There are an estimated 1.03 billion citizens in India as of 2001; 260.2 million people living in there are in poverty as of 1999-2000. India is home to the majority of poor people in South Asia, and deprivation is considered an epidemic, especially in rural areas, people do not have enough food to eat and not enough productive land to grow enough food to live on. Of the people living in poverty in India, an estimated 400 million of the population are between 0-18 years of age. Almost half of all children under the age of five are malnourished and 34% of newborns are significantly underweight, due to malnourishment. (CHIP, 2003)
Infant mortality is a problem that many different organizations have been working in for decades. The positive thing that has come from the intervention of these organizations is the infant mortality rate has declined from 80 per 1000 live births in 1990 to 69 in 2000. (CHIP, 2003) Having the child mortality rate go down is a positive in many ways but the one problem is that the children raised in poor areas of India are continuing the cycle.
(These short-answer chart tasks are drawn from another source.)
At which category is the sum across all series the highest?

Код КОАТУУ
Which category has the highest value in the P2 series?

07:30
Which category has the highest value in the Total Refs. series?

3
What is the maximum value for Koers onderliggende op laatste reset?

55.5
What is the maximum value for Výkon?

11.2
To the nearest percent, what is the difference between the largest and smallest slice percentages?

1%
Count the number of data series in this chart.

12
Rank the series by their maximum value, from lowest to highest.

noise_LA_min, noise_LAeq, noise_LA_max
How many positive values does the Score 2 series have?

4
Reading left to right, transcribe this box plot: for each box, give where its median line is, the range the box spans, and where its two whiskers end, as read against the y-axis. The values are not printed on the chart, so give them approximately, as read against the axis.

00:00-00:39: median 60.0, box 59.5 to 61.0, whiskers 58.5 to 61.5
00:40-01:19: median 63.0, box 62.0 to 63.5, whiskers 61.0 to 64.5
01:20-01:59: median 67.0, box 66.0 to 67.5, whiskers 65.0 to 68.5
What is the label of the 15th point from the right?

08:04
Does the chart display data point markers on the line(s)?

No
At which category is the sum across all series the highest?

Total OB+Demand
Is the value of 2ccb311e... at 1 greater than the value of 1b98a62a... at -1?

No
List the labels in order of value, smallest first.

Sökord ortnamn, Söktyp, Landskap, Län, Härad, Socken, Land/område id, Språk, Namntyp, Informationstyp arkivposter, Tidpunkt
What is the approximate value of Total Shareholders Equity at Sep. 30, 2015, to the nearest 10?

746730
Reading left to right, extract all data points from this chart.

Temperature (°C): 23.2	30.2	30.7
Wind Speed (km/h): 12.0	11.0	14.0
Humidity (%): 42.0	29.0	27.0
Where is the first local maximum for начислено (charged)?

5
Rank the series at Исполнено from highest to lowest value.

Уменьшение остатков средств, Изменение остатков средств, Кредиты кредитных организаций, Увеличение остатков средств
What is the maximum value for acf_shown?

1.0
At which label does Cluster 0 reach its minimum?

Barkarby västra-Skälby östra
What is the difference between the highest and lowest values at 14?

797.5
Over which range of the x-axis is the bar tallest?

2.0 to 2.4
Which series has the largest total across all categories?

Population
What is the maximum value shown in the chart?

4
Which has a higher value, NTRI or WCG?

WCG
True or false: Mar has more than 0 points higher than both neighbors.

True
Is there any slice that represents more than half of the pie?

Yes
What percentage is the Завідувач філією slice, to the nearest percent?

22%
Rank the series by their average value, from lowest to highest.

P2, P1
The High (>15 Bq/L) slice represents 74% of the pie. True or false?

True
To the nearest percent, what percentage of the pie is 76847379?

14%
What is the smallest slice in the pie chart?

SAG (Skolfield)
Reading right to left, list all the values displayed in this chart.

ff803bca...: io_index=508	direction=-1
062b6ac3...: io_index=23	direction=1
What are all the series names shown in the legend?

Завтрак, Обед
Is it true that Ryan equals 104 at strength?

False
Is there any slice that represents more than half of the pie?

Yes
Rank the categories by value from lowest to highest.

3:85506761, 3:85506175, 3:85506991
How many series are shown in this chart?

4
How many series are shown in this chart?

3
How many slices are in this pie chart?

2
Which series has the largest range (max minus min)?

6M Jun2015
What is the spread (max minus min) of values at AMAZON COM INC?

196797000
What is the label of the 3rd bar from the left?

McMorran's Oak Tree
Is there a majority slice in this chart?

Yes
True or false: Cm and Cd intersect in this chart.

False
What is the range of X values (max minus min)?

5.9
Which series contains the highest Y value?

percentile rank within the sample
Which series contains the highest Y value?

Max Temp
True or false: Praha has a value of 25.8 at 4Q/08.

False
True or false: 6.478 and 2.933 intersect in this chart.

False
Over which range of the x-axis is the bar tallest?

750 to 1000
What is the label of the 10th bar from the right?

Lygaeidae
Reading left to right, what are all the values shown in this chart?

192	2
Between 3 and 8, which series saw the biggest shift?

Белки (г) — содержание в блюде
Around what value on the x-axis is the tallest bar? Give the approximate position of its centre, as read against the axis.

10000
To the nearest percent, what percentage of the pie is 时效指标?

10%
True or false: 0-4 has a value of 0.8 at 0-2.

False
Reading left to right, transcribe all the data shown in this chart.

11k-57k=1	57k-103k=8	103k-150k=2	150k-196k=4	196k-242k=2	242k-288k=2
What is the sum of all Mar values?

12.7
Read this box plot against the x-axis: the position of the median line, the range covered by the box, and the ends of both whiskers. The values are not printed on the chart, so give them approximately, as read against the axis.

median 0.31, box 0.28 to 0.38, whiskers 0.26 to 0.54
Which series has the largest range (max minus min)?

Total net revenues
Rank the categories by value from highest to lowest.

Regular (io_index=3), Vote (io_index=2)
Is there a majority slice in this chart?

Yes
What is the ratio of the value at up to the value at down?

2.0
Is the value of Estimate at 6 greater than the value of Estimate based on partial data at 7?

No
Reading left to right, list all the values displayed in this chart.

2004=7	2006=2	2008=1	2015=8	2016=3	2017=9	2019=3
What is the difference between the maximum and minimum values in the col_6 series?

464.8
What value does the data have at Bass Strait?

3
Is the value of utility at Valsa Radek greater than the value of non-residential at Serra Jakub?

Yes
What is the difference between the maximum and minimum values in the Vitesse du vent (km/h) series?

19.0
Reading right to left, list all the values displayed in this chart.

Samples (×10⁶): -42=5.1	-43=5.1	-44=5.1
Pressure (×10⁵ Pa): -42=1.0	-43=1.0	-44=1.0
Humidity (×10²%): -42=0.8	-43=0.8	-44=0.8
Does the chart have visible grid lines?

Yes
Another thing I learned about the conditions in India is the fact that children do not have the proper schooling opportunities they need to change the vicious cycle of supporting themselves and their families. The enrolment of primary school-aged children rose from 68 percent in 1992/1993 to 82 percent at the end of the decade. However, India still accounts for 20 per cent of the world's out-of-school children. It has the largest numbers of working children in the world, with nearly a third of children below 16 years working (CHIP, 2003).